## EXERCISE REQUIREMENTS
Everything in the listing below from the line containing "left elbow: (162, 461)" through the line containing "left back paw: (245, 553)" must be repeated exactly; the remaining lines are not wanted.
+ + +
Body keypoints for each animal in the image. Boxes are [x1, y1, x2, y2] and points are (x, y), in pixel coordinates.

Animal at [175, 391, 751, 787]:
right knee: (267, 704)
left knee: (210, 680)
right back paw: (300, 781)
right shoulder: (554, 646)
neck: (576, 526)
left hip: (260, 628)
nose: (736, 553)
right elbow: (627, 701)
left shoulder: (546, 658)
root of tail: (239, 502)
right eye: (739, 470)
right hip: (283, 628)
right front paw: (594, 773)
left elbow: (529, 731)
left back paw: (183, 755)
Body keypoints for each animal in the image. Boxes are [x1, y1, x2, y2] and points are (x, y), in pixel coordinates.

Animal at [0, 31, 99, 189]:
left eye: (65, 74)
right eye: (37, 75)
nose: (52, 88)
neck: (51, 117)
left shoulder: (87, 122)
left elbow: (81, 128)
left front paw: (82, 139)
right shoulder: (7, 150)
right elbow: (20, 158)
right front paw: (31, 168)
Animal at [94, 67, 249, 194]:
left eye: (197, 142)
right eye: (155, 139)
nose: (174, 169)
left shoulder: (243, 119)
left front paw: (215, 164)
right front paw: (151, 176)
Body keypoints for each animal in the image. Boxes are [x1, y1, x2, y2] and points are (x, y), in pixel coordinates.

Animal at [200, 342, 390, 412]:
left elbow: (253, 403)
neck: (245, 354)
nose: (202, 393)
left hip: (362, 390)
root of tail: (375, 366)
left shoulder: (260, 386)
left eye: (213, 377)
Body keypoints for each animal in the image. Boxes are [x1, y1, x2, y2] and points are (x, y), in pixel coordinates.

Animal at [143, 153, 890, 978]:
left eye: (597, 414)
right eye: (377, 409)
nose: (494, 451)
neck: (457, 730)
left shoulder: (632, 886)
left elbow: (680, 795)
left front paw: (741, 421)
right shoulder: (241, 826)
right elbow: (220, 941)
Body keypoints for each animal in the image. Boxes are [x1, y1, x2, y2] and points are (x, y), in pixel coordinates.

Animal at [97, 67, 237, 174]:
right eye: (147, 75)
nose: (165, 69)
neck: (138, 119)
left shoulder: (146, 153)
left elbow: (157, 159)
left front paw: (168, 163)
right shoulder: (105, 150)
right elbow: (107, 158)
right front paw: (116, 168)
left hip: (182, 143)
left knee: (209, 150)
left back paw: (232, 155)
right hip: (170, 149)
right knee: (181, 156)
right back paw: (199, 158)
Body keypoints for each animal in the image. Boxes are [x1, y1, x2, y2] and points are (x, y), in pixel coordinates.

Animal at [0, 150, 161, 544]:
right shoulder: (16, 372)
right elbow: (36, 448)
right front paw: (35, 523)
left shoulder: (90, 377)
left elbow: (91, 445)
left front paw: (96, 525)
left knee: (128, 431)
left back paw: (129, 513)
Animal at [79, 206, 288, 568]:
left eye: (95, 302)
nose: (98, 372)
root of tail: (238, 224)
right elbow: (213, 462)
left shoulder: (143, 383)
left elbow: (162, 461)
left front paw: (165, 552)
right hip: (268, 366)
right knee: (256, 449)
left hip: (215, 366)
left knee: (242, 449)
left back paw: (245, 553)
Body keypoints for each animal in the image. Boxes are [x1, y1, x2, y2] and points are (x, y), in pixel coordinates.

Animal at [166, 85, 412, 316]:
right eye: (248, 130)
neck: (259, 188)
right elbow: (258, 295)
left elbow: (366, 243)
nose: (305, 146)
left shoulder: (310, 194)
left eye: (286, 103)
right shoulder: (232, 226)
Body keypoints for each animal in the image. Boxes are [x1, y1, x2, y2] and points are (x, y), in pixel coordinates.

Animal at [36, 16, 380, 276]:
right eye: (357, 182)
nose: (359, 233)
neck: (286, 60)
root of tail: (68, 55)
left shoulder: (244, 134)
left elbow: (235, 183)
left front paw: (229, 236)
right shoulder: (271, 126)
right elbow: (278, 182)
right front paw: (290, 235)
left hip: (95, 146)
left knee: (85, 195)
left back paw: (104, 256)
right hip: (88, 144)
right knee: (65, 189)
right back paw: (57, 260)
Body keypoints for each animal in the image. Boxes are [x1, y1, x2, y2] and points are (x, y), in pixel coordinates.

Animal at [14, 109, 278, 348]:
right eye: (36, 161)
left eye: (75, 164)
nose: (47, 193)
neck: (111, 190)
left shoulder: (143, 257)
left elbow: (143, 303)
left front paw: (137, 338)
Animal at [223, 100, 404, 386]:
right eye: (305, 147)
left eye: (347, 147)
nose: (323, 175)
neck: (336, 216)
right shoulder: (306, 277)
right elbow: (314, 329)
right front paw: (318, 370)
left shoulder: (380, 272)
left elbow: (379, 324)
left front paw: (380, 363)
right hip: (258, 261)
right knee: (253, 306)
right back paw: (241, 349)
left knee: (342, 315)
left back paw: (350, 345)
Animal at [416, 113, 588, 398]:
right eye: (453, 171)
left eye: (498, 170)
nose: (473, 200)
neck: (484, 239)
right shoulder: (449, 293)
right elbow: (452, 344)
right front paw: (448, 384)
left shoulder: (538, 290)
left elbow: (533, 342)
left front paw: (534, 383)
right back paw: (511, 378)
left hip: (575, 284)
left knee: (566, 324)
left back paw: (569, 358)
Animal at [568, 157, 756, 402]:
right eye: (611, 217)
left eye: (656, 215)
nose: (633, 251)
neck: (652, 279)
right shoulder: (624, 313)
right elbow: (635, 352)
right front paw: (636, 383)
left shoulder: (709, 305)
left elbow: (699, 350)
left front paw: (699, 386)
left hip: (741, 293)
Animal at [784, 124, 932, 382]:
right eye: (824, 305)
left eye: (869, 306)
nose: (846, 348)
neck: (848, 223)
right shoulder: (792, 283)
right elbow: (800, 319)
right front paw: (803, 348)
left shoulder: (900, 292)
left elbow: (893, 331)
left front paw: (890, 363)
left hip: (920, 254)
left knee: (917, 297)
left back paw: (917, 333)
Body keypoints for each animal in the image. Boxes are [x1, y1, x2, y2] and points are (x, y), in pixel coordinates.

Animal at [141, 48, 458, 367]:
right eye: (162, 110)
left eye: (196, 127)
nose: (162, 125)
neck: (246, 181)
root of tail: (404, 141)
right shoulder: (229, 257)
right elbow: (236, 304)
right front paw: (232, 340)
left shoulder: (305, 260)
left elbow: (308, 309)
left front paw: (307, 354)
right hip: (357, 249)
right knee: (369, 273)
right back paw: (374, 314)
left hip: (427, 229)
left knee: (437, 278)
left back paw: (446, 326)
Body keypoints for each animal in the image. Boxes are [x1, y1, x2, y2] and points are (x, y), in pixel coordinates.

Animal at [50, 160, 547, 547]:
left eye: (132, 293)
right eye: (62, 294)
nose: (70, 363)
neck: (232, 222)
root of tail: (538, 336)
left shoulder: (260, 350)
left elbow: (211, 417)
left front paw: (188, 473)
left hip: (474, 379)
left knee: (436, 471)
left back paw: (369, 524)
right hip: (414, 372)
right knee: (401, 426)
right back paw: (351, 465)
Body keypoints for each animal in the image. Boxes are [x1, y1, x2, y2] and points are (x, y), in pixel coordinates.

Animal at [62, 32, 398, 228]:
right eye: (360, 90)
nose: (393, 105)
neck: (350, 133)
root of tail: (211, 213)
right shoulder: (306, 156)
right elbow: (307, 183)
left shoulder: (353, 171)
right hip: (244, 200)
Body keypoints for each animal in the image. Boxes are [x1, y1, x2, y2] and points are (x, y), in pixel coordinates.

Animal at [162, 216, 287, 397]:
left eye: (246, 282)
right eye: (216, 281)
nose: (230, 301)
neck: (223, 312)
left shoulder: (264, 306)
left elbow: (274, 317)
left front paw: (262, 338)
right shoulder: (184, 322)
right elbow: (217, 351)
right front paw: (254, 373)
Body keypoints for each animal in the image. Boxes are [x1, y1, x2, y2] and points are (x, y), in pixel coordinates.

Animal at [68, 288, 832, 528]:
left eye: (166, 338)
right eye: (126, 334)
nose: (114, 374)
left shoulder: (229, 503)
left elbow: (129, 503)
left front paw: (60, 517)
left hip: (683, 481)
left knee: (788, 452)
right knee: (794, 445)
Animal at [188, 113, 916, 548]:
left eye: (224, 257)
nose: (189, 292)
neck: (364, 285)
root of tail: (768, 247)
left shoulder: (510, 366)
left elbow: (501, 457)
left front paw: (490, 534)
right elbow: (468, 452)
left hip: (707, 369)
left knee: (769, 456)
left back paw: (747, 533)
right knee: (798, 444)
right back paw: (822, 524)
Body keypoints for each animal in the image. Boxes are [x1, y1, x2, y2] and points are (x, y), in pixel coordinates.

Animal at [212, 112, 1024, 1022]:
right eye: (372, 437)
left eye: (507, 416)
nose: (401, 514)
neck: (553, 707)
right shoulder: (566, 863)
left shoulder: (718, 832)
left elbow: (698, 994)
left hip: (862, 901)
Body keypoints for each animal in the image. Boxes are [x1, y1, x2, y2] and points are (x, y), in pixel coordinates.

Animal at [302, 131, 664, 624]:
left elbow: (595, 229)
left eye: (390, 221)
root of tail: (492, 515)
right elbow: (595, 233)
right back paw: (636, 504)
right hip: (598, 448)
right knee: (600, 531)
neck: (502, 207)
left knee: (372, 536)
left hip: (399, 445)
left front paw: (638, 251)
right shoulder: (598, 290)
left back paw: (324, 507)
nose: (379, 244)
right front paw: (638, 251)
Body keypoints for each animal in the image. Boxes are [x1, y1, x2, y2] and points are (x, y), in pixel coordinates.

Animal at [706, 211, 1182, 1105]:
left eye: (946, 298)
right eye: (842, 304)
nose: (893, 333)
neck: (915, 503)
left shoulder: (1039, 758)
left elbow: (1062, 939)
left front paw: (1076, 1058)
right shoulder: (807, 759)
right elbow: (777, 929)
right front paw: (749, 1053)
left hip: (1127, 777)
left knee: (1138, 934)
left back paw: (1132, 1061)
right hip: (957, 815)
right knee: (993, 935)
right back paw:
+ + +
## REPLY
left elbow: (162, 461)
left front paw: (165, 552)
right hip: (268, 366)
right knee: (256, 449)
left hip: (215, 366)
left knee: (242, 449)
left back paw: (245, 553)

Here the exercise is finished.